As recently as the 2019-20 school year, the university failed to ensure “fair and appropriate” investigation of complaints and provide procedures for sex discrimination complaints against employees and third parties, the Education Department said.

“Given all of the attention that Penn State has faced in the wake of the Jerry Sandusky scandal, it is disappointing that so many serious problems have remained at that university system,” Kenneth L. Marcus, the assistant secretary for civil rights at the Education Department, said in a statement.

The university said in a statement that many of the department’s findings “relate to a number of past practices, which during the six-year time frame of the investigation have been addressed by Penn State leadership.” It continued, “any remaining findings will be the immediate focus of the university’s efforts.”

Penn State said it produced more than 80,000 pages of documentation related to policies, procedures, training, specific investigations and record keeping. The university said it had not seen the department’s letter of findings before it was released, but it had worked with the Office for Civil Rights on this resolution agreement.

“The university has in place a comprehensive action plan to increase compliance with Title IX requirements,” the statement said.
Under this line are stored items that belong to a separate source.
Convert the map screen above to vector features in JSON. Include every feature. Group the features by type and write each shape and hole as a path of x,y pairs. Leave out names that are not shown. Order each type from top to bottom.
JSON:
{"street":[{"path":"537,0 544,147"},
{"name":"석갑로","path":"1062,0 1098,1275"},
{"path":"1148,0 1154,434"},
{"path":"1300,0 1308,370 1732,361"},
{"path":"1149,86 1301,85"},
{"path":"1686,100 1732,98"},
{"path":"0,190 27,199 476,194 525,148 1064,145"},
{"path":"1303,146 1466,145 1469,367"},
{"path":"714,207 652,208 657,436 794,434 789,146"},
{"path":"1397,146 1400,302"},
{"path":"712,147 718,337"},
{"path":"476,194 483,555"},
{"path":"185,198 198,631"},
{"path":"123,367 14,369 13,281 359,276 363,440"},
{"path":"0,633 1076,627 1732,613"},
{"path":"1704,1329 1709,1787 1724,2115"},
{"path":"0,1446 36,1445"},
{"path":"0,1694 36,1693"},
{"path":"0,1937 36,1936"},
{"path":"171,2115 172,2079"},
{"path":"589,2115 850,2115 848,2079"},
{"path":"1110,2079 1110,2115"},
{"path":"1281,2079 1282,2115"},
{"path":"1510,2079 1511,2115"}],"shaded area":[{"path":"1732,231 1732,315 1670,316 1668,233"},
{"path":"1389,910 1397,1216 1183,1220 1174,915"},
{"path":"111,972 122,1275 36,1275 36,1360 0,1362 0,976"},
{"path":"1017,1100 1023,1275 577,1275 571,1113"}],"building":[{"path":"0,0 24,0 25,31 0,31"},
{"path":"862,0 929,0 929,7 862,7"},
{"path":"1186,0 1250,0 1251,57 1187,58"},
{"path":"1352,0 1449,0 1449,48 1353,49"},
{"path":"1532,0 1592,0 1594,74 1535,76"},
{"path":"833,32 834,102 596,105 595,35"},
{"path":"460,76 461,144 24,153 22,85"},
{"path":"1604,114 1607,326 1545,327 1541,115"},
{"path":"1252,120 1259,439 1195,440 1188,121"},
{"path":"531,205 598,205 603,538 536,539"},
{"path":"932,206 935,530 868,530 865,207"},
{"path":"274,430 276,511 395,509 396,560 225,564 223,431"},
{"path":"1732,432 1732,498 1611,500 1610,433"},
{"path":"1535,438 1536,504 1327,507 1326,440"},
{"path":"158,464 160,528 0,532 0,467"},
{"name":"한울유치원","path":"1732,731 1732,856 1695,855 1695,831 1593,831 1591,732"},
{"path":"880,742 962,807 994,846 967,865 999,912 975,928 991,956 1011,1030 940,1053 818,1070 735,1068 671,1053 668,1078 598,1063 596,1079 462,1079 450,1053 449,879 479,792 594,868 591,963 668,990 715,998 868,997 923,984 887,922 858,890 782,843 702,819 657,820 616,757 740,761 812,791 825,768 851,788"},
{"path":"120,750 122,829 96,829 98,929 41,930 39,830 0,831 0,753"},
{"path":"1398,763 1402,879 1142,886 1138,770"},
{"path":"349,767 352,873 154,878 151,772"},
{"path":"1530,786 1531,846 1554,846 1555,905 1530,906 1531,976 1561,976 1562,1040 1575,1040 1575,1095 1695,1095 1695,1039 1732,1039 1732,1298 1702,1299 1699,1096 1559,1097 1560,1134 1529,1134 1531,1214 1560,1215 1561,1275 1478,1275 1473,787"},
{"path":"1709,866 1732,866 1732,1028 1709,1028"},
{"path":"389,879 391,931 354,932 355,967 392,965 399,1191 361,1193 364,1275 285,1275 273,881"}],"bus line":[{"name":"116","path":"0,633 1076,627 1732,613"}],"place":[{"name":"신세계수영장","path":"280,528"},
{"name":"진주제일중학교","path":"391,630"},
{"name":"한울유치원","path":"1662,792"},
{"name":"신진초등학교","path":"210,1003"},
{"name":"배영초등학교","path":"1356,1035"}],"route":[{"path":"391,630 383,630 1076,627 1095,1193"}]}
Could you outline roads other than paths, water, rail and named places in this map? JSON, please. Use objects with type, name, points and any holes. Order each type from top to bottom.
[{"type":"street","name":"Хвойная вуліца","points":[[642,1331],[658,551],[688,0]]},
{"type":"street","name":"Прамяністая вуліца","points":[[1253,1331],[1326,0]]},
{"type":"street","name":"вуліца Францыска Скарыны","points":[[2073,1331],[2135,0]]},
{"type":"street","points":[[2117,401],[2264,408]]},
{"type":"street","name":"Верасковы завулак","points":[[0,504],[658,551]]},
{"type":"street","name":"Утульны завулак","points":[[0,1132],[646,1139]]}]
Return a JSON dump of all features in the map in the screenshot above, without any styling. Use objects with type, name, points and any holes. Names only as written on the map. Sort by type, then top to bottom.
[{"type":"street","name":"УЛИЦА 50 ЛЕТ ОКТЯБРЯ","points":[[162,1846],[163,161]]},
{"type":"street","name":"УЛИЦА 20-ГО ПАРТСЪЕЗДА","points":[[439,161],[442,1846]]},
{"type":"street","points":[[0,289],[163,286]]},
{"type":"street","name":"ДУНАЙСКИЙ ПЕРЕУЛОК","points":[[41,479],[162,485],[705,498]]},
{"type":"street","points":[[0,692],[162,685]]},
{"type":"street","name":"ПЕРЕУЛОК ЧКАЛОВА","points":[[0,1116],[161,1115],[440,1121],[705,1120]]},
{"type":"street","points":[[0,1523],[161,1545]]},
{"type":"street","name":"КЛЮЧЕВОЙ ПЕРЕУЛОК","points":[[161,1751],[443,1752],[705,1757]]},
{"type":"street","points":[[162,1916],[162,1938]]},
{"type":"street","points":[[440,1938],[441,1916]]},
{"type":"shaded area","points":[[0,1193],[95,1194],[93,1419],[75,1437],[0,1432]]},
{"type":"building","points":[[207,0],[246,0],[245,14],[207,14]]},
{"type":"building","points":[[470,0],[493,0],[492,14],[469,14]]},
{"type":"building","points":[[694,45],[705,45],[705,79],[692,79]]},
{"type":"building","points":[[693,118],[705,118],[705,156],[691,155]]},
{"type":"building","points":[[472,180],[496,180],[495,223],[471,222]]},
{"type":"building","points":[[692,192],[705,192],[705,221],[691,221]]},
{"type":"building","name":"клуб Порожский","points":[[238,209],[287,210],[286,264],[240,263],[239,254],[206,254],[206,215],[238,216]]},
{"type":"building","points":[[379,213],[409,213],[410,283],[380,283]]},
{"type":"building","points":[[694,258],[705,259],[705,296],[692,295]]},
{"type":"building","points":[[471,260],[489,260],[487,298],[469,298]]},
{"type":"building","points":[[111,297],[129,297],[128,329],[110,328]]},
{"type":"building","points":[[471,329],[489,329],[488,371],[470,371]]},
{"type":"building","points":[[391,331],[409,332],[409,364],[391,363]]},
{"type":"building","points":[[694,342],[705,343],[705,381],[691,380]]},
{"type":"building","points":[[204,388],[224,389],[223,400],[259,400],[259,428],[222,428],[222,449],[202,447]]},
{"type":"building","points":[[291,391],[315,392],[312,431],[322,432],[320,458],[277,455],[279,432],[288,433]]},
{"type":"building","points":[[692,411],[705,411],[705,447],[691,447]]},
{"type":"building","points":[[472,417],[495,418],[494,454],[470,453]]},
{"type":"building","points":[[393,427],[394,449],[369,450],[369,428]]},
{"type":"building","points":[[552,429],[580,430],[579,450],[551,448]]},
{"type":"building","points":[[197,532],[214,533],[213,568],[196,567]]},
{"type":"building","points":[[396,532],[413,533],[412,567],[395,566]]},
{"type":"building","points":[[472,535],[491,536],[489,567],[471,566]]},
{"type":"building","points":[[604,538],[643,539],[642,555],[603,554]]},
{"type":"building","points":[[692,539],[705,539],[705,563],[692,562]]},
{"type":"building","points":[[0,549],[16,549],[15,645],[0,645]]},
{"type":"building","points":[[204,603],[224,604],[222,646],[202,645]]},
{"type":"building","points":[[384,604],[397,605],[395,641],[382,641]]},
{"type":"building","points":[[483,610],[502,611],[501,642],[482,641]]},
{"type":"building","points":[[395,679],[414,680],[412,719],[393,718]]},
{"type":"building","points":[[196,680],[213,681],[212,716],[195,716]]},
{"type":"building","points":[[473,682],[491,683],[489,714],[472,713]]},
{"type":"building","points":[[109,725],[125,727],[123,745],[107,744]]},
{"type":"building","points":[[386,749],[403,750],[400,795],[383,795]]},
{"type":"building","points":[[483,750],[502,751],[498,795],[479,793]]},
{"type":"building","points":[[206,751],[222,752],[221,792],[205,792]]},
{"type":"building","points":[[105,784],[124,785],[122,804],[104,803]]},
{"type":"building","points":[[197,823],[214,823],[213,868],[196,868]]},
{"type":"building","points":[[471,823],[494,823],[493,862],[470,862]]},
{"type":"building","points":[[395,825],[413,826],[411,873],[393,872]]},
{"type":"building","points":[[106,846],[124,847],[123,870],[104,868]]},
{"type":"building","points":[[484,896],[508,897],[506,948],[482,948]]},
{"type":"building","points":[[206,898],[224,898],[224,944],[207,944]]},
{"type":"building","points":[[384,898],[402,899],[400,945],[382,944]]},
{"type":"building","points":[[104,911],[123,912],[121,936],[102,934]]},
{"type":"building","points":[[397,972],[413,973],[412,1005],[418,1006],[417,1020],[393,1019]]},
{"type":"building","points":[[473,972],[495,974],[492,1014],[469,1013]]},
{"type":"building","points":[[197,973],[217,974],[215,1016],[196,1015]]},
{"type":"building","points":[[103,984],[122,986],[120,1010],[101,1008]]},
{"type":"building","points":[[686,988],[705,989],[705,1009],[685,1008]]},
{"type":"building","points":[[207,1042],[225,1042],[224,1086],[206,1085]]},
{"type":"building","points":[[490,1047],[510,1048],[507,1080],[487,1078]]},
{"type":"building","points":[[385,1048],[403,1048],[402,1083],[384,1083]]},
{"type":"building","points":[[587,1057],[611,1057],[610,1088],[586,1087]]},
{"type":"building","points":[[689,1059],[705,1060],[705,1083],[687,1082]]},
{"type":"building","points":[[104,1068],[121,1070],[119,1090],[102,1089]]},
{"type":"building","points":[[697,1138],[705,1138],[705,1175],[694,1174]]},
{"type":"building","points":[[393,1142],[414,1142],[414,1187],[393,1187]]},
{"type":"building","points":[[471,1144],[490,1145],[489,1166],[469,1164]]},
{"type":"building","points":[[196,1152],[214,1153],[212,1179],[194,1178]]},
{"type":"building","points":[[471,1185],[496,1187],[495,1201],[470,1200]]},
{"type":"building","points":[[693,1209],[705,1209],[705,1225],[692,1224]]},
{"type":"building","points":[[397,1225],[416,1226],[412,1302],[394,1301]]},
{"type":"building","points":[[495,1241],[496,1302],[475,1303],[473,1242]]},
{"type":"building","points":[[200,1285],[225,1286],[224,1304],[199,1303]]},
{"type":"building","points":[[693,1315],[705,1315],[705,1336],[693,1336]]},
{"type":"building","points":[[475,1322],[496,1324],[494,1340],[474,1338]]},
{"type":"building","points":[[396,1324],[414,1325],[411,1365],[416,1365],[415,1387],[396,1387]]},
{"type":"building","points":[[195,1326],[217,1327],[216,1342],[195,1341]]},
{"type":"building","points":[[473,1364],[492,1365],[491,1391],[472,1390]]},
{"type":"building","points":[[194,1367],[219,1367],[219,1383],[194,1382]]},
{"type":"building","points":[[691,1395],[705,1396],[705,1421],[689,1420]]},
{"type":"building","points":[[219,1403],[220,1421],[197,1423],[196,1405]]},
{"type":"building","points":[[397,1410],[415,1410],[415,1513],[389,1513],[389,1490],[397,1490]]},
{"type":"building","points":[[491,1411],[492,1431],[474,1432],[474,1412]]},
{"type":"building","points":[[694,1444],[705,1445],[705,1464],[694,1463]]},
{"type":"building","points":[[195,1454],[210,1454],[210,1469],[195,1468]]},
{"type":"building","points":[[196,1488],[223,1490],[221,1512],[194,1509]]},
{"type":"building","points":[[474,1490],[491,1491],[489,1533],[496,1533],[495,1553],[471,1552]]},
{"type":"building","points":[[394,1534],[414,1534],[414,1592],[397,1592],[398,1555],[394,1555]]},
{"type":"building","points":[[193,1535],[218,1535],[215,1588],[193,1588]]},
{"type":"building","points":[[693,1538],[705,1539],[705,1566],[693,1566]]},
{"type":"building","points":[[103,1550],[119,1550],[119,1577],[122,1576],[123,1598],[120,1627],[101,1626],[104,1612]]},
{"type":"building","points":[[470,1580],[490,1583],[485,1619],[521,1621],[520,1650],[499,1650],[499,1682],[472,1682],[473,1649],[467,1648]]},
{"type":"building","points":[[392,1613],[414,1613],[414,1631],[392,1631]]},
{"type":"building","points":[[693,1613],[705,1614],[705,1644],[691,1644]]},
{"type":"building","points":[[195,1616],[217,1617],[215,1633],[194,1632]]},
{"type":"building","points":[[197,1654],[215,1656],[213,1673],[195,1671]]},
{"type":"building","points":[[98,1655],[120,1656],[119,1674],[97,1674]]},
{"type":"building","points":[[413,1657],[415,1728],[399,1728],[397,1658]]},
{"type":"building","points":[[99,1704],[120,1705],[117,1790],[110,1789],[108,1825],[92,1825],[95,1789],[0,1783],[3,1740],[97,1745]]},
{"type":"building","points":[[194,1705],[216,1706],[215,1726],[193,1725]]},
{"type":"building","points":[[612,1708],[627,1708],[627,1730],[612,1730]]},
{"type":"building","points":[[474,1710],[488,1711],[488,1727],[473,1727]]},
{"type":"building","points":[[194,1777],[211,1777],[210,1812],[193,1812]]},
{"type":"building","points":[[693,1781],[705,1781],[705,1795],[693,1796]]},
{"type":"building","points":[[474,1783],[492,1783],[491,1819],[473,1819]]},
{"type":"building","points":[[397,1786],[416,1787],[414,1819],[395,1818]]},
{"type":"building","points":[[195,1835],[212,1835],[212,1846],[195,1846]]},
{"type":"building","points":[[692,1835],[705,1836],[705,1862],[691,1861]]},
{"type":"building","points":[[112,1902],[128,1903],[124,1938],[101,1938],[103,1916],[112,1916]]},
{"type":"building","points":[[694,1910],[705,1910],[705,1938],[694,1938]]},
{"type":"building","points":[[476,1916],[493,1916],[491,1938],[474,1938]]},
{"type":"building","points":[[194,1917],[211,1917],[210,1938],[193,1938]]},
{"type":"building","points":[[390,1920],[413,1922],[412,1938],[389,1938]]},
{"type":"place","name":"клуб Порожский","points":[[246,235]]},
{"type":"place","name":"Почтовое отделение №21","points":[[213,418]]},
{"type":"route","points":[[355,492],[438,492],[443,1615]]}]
The Penn State resolution agreement is among a series that the department has announced after investigations of universities’ responses in high-profile sex abuse cases. Since last fall, the department reached agreements with Michigan State University, Chicago Public Schools and the University of Southern California.

The resolution comes as Education Secretary Betsy DeVos is expected to release new, contentious rules that would overhaul how all schools that receive federal funding must process complaints of sexual harassment and misconduct.

More than 200 education and civil rights organizations signed a letter this week asking Ms. DeVos to delay releasing the final rules until the nation gets through the coronavirus pandemic.

The department said that during the outbreak, it has extended “appropriate short-term flexibility” to Penn State to meet the terms of the resolution agreement.